Take Action Now: The Mendocino National Forest is proposing roughly 1,000 acres of even-aged logging – basically clearcutting – in the headwaters of Grindstone Creek. This includes; green tree retention, group selection, overstory removal and shelterwood seed cut. Green tree retention removes 85% of the trees, group selection equates to mini-clearcuts, overstory removal cuts all the big trees and leaves the smaller ones and shelterwood leaves a few large trees to provide a future seed source. Called the “Four Beetles South” project, the Forest Service is using legal loopholes to avoid public comment to cut a vast swath of forest. This is an alarming return to the old-school industrial practices that we thought we had escaped on national forests.

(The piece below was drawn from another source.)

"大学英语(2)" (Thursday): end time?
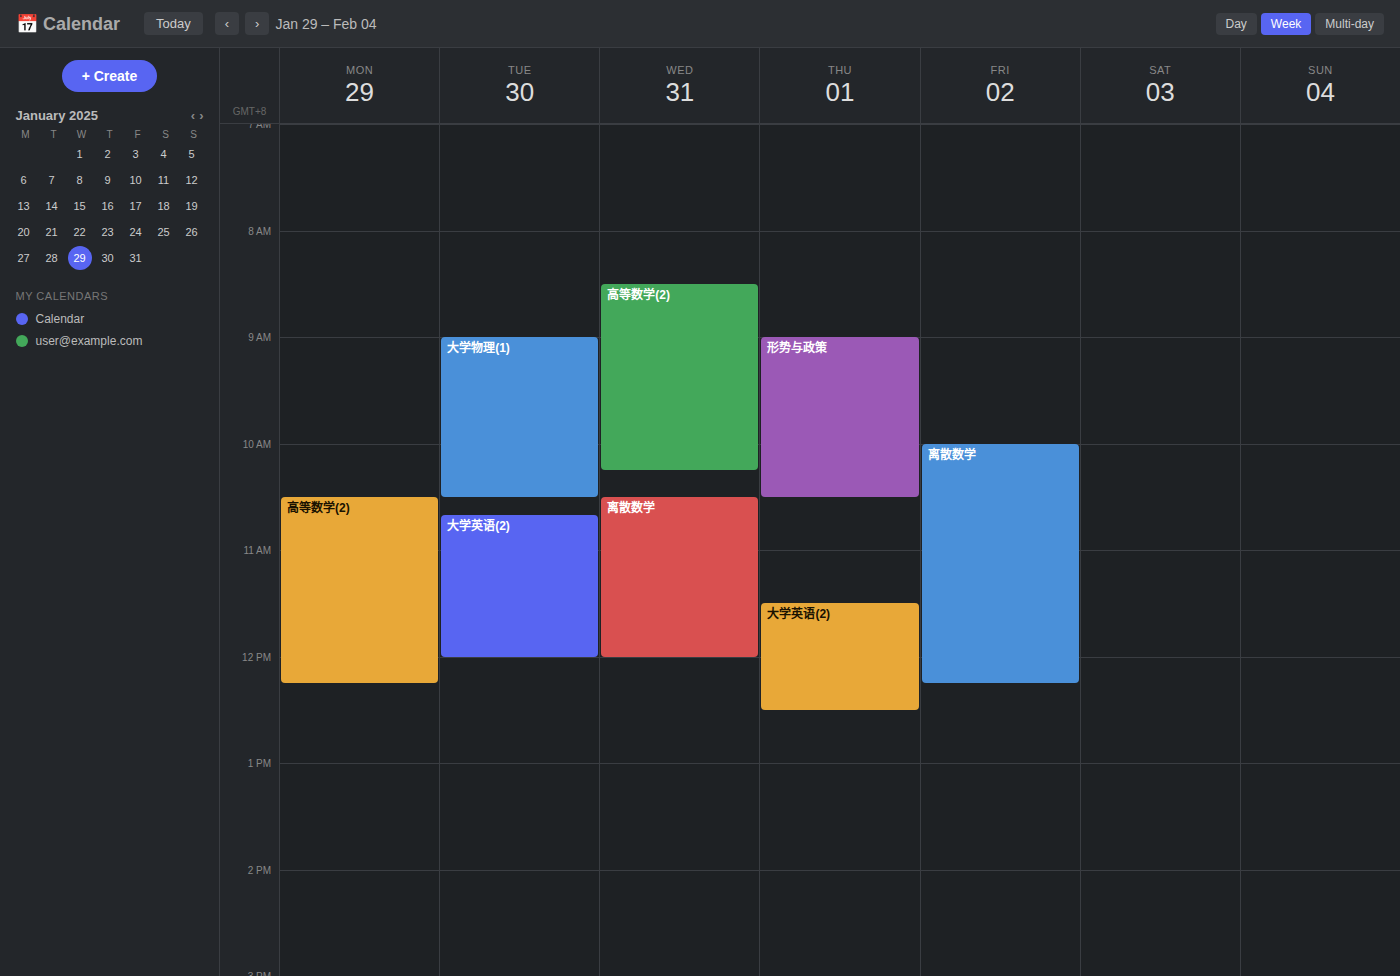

The plan is being pushed through with minimal environmental analysis and only one opportunity for public comment, also known as a categorical exclusion (CE), purportedly to “avoid litigation.” But by attempting to avoid litigation, the Four Beetles South project is instead inviting it. If the final decision on the project were unfavorable, only filing a lawsuit in federal court could change its course.

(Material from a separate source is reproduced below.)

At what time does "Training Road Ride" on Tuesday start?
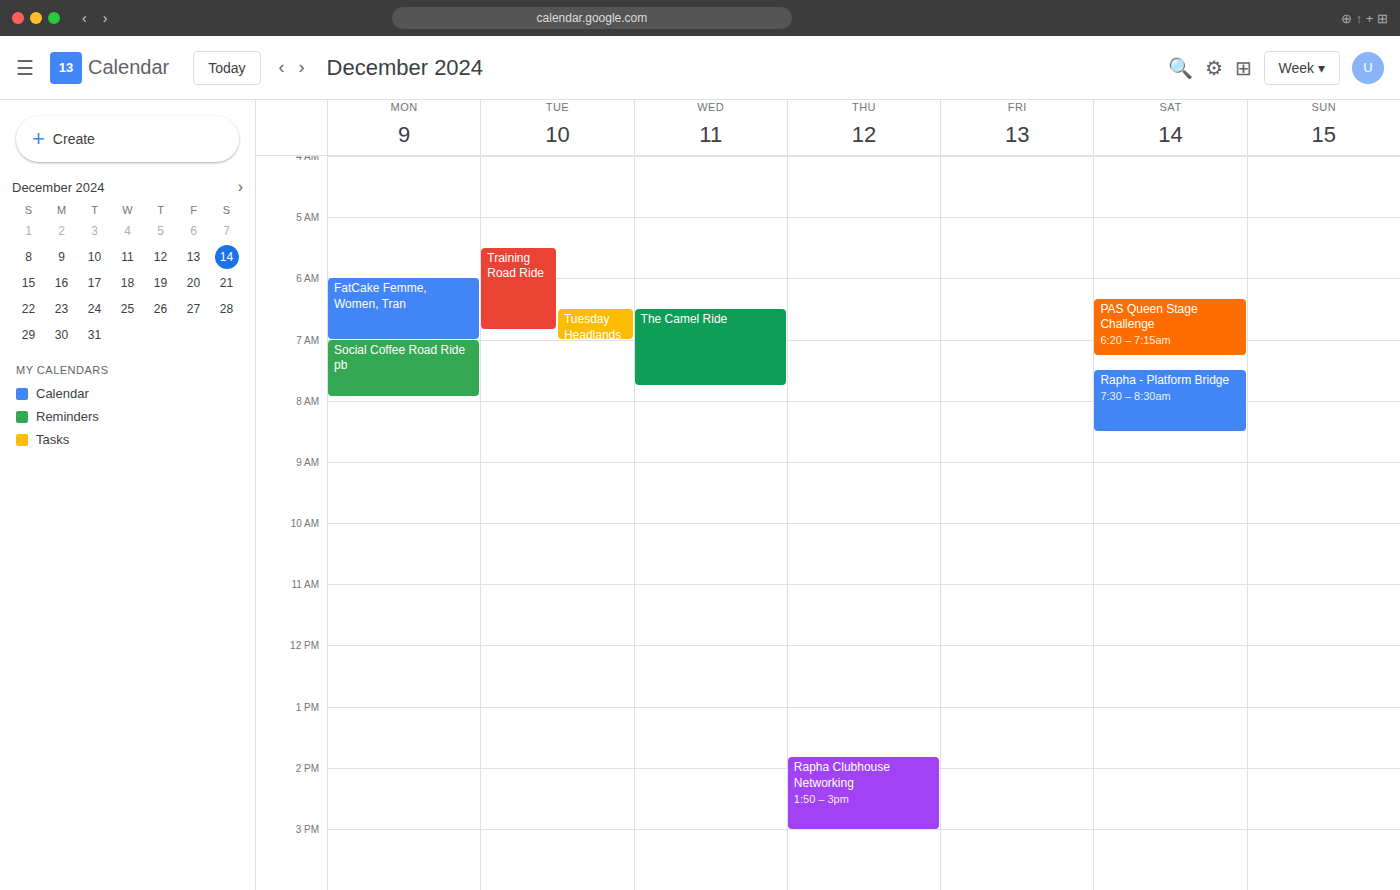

In order to use a CE, projects must meet an exacting set of requirements. It must: be a restoration treatment; maximize the retention of old-growth and large trees; use the best available science while maintaining ecological integrity; and it has to be developed and implemented through collaborative process. Four Beetles South fails to meet those requirements.
This “forest health” project is purportedly aimed at making the forest more resilient to insects and disease and is necessary to stop beetles from killing trees. The agency claims it is mimicking beetles by killing trees but it is just capturing the monetary value. In essence, the Forest Service wants to kill the trees to protect the forest, but without trees and snags, there is not forest to protect.
Deforestation, e.g. even-aged logging, has caused an extreme fire hazard throughout our forests, is the leading cause of the 6th great mass extinction of wildlife and directly attributes to global warming. Instead of protecting our forests, the Forest Service is moving forward to make a quick buck and meet timber targets. It’s time agency planners, who are supposed to be serving the public and caring for the land, get with the 21st century.